§ **Task to carry out**: Copy the listing below word for word, starting at the line containing "Return results in <instances>...</instances>. Segment" and continuing through its last line, with both of those lines included.

§ **Dataset**:
╔══

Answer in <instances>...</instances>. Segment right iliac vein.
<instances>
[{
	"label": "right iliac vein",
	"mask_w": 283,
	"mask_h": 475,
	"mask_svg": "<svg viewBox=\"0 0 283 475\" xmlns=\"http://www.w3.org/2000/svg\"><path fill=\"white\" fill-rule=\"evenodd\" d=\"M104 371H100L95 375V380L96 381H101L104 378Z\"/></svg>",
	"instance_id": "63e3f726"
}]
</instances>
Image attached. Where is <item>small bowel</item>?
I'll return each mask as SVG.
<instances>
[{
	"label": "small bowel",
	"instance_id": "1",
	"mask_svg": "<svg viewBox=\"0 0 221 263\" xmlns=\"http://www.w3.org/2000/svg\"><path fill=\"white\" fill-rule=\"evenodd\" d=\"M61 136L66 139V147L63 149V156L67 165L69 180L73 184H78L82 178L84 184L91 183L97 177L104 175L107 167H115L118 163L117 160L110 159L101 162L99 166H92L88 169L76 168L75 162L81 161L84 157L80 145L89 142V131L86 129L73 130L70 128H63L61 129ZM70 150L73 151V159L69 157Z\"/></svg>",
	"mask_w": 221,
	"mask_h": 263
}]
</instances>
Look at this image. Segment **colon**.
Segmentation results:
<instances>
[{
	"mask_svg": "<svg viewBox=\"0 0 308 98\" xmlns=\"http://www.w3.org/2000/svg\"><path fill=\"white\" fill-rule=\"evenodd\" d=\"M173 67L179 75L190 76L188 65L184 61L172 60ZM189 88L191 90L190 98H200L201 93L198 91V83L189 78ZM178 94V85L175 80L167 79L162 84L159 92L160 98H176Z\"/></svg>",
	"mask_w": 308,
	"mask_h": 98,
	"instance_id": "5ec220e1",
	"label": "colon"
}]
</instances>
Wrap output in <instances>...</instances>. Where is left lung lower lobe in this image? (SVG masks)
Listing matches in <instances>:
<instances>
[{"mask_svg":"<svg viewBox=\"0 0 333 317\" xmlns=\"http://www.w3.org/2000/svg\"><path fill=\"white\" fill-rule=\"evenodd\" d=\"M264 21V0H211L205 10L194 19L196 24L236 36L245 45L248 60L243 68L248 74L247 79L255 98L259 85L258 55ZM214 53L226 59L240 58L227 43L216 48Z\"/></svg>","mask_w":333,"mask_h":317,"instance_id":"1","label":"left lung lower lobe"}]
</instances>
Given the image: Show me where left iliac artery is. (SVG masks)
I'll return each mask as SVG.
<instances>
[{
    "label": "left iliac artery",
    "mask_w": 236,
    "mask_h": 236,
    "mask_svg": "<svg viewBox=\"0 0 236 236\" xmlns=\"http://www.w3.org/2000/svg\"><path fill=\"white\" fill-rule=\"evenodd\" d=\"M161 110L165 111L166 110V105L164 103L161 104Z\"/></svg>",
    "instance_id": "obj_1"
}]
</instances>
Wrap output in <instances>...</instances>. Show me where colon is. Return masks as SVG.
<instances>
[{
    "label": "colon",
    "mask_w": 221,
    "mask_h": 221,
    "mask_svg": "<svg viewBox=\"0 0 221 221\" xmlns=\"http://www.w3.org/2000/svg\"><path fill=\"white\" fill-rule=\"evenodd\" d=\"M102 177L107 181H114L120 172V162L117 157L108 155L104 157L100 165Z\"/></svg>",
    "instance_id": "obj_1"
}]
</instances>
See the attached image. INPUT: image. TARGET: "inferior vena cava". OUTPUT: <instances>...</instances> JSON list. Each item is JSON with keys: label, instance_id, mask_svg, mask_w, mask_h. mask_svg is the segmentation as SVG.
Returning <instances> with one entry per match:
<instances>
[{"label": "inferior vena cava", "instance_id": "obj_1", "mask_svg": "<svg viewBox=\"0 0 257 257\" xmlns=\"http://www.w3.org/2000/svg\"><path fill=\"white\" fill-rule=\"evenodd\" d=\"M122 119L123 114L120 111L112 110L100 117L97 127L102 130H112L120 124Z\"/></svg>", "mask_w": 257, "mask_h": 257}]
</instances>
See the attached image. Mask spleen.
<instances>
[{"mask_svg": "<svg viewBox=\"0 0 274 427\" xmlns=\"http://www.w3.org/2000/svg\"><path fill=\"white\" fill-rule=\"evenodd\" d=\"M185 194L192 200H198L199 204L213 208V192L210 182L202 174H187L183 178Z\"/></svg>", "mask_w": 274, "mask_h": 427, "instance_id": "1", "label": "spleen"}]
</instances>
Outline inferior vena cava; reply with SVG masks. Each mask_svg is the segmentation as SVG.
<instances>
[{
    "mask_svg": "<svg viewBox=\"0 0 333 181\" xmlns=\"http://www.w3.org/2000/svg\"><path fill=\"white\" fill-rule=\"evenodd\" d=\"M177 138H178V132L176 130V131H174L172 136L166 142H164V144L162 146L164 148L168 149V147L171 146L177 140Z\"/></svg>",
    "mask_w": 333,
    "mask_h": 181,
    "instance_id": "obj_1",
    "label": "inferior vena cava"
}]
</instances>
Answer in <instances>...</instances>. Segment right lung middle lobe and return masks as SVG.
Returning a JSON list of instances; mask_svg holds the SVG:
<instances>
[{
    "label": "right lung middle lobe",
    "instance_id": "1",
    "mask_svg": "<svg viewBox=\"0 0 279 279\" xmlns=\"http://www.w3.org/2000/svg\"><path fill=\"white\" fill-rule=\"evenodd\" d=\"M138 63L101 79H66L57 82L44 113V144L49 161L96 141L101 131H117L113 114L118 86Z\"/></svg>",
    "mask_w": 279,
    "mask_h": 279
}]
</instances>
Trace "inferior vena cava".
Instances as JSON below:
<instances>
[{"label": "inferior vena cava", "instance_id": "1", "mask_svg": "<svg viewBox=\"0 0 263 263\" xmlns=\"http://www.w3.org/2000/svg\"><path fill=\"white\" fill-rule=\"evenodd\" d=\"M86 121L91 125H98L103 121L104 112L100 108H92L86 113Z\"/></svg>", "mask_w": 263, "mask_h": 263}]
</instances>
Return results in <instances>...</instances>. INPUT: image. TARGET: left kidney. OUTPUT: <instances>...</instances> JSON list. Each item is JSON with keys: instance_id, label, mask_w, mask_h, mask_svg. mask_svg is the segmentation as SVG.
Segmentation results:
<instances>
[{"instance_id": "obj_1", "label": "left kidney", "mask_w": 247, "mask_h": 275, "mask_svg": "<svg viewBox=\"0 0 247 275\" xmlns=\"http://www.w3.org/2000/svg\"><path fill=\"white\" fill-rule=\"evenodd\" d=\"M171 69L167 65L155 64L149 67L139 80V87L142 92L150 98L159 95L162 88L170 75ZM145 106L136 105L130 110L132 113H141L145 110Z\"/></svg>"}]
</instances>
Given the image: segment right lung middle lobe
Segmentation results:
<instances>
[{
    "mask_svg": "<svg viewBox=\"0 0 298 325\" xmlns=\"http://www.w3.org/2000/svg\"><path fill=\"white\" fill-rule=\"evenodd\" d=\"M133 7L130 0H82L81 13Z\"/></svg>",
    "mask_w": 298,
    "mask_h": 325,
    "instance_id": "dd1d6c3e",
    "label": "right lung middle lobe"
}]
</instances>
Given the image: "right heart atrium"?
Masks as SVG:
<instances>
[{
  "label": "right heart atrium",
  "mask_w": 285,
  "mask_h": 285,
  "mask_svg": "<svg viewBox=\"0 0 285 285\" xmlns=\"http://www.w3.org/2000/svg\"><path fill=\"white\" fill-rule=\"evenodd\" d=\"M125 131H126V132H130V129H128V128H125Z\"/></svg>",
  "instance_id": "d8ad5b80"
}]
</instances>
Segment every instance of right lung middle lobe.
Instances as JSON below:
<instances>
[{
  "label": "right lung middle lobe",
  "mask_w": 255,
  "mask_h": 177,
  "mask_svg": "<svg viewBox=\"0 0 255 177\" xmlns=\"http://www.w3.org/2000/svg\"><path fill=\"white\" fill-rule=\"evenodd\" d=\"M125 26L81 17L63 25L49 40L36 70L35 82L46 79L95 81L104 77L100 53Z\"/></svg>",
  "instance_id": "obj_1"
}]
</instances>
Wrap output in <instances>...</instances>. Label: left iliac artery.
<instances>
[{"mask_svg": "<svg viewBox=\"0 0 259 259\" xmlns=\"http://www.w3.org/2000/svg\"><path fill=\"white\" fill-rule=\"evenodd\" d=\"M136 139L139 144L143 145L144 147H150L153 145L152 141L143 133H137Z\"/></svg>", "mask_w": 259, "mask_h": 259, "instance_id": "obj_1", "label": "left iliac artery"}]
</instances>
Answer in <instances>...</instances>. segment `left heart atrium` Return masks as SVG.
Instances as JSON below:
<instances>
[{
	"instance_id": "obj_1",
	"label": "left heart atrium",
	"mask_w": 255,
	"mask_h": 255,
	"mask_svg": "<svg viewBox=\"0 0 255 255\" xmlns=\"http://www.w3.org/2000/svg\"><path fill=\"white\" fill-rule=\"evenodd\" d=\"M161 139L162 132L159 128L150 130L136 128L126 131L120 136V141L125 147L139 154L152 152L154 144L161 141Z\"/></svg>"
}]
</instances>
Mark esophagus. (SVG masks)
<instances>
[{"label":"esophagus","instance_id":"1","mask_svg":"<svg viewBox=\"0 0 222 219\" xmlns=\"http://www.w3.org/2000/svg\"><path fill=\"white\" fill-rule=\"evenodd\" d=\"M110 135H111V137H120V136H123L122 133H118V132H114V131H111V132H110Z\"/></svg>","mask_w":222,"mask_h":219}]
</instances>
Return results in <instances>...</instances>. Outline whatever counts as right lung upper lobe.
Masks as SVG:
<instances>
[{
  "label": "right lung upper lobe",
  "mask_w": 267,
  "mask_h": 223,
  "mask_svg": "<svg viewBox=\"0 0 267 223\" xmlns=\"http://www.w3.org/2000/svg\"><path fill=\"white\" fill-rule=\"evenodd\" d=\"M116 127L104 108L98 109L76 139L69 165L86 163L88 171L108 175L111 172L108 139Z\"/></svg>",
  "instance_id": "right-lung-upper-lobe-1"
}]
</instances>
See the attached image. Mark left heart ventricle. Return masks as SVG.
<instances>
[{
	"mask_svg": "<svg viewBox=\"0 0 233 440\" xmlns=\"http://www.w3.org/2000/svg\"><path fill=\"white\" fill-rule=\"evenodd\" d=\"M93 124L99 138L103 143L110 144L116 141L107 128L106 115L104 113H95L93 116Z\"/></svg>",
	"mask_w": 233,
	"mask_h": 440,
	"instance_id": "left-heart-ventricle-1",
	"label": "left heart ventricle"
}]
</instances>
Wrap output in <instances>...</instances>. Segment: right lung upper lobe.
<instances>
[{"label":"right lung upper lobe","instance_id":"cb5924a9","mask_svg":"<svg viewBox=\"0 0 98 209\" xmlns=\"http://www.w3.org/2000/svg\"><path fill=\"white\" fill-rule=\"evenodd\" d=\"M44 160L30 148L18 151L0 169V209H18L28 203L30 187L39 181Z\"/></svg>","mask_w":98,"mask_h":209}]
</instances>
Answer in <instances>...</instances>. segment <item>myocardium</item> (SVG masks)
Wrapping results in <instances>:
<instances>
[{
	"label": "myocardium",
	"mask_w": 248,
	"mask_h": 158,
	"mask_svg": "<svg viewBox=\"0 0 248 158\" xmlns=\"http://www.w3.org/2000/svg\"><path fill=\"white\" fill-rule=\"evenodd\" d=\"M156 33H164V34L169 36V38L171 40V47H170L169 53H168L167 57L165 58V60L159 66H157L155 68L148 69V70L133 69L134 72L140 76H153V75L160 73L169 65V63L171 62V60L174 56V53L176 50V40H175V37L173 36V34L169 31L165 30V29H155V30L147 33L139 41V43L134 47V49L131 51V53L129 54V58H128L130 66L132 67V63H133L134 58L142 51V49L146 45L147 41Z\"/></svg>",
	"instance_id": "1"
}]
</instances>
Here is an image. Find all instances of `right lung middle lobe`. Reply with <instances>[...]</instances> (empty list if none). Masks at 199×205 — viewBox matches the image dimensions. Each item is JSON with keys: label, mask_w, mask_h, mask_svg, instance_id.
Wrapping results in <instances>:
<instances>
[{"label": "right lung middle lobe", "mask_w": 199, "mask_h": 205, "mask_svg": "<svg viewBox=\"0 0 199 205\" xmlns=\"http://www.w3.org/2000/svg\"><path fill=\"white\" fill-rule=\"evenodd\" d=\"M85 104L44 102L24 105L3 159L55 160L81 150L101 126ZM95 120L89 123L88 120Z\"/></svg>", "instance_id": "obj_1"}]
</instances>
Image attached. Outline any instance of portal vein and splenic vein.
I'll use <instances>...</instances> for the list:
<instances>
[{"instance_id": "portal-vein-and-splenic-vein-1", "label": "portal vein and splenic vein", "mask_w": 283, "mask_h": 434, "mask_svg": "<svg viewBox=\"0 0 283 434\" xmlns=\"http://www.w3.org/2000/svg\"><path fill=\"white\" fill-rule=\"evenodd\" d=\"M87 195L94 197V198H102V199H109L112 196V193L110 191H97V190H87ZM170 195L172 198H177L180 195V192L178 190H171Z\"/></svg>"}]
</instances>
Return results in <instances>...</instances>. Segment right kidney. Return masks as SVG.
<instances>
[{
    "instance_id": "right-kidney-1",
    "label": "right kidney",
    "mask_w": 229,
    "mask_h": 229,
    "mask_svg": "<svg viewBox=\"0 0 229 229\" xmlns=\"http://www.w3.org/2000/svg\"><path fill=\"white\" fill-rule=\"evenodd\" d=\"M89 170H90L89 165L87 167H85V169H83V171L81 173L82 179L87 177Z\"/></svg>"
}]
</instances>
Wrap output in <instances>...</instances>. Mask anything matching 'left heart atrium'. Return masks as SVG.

╚══

§ **Result below**:
Return results in <instances>...</instances>. Segment right kidney. Return masks as SVG.
<instances>
[{
    "instance_id": "right-kidney-1",
    "label": "right kidney",
    "mask_w": 229,
    "mask_h": 229,
    "mask_svg": "<svg viewBox=\"0 0 229 229\" xmlns=\"http://www.w3.org/2000/svg\"><path fill=\"white\" fill-rule=\"evenodd\" d=\"M89 170H90L89 165L87 167H85V169H83V171L81 173L82 179L87 177Z\"/></svg>"
}]
</instances>
Wrap output in <instances>...</instances>. Mask anything matching 'left heart atrium'. Return masks as SVG.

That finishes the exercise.